**** Source information
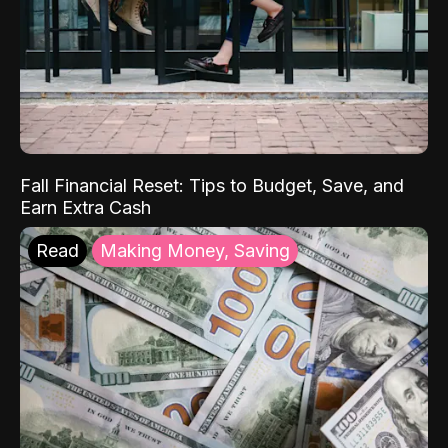
Fall Financial Reset: Tips to Budget, Save, and
Earn Extra Cash
Read
Making Money, Saving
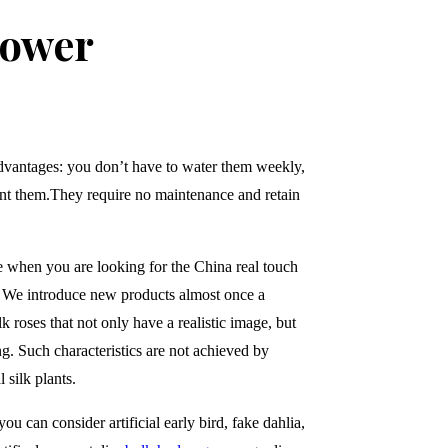
lower
dvantages: you don’t have to water them weekly,
ant them.
They require no maintenance and retain
e when you are looking for the China real touch
. We introduce new products almost once a
k roses that not only have a realistic image, but
ing. Such characteristics are not achieved by
 silk plants.
ou can consider artificial early bird, fake dahlia,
********
• [Description of the task]: Rewrite the lines from the first one through the line containing "Making Money, Saving", swapping "Budget" for "Plan" and changing nothing else. Omit the pictures from your answer.

• [Output for this exercise]:
Fall Financial Reset: Tips to Plan, Save, and
Earn Extra Cash
Read
Making Money, Saving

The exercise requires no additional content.